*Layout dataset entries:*
[start]

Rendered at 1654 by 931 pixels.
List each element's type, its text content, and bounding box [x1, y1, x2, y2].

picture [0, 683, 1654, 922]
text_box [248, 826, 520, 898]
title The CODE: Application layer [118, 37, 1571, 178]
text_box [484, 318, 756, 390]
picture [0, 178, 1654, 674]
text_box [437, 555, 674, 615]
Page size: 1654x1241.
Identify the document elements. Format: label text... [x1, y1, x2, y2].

[end]
[start]

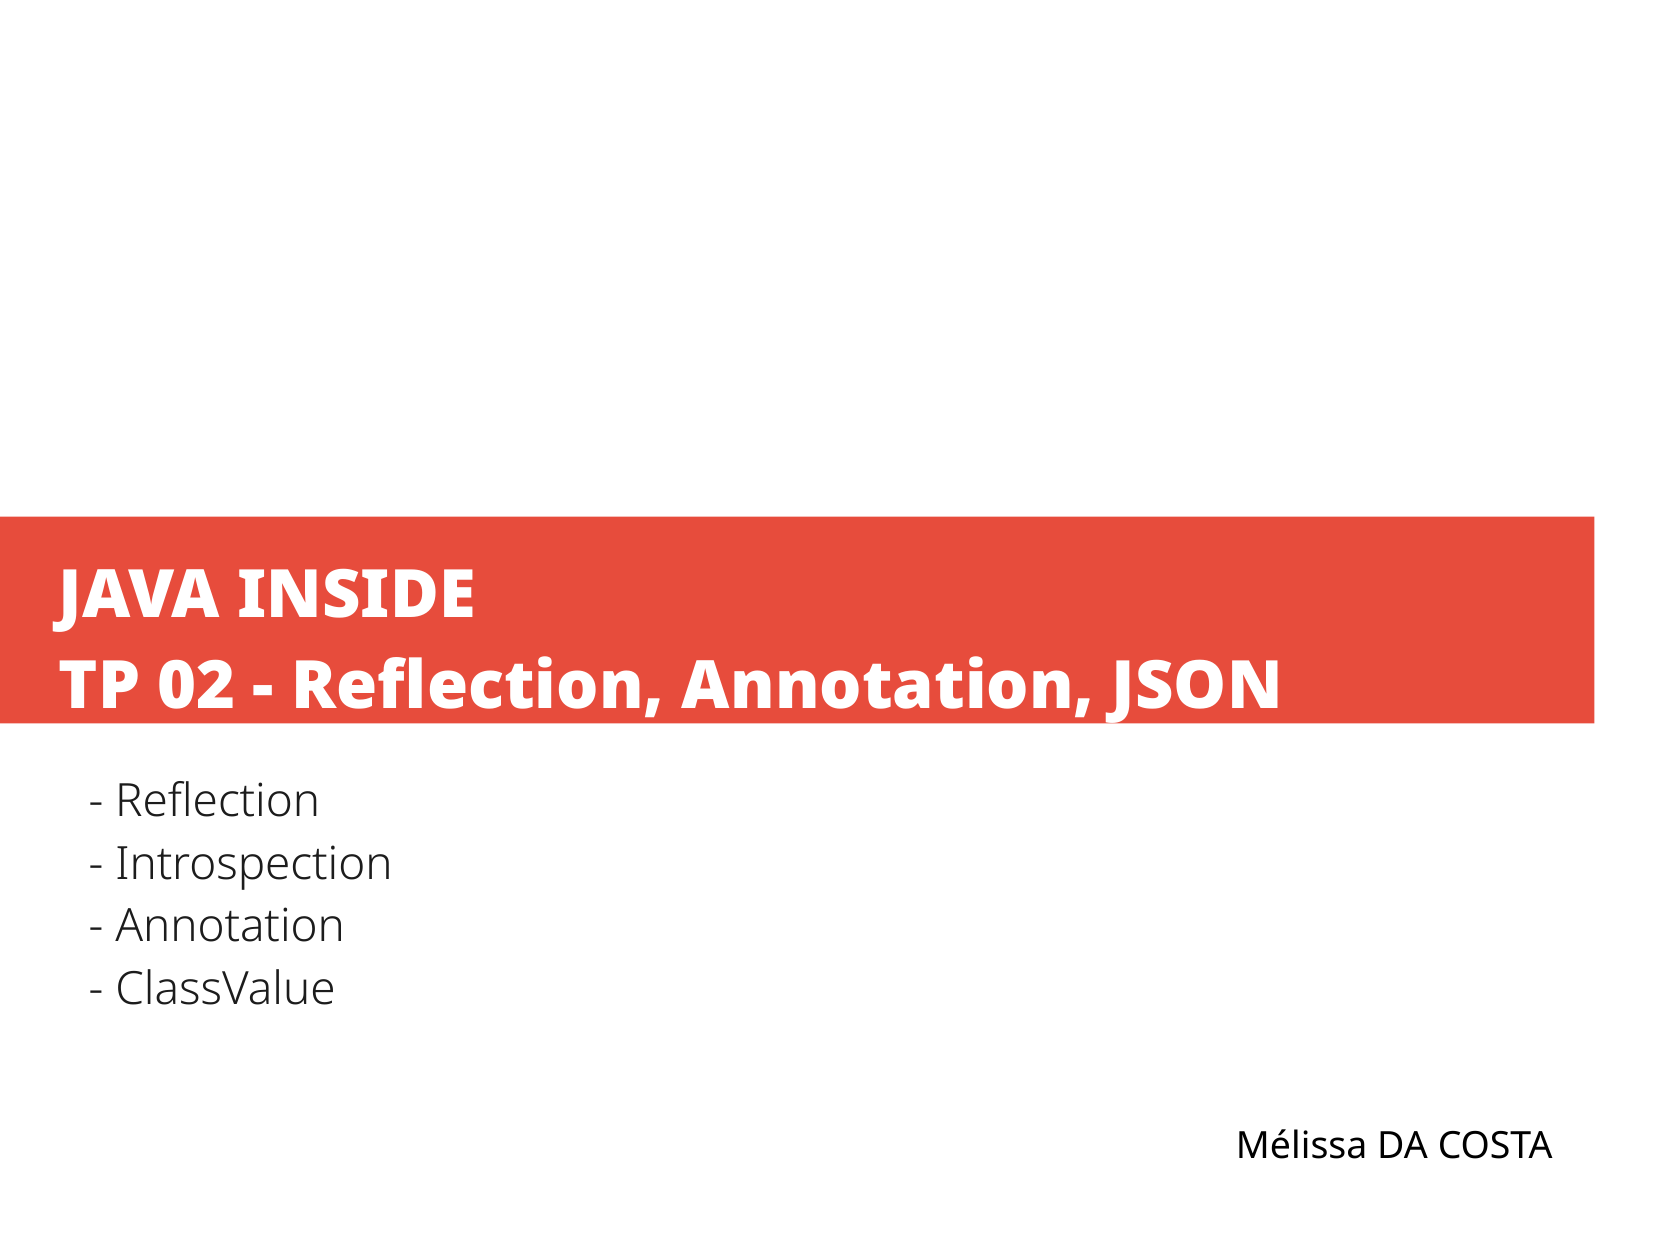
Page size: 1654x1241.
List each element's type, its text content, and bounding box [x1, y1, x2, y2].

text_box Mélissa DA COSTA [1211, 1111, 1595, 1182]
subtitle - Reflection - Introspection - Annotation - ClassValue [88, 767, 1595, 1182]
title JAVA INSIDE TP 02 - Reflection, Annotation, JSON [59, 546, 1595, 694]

[end]

*Directions:*
Recast the material as a JSON list of strings with one string per line, omitting blank lines. Begin at the line containing "Rendered at 1654 by 931 pixels." and stop after the line containing "text_box [437, 555, 674, 615]".

*Correct response:*
[
  "Rendered at 1654 by 931 pixels.",
  "List each element's type, its text content, and bounding box [x1, y1, x2, y2].",
  "picture [0, 683, 1654, 922]",
  "text_box [248, 826, 520, 898]",
  "title The CODE: Application layer [118, 37, 1571, 178]",
  "text_box [484, 318, 756, 390]",
  "picture [0, 178, 1654, 674]",
  "text_box [437, 555, 674, 615]"
]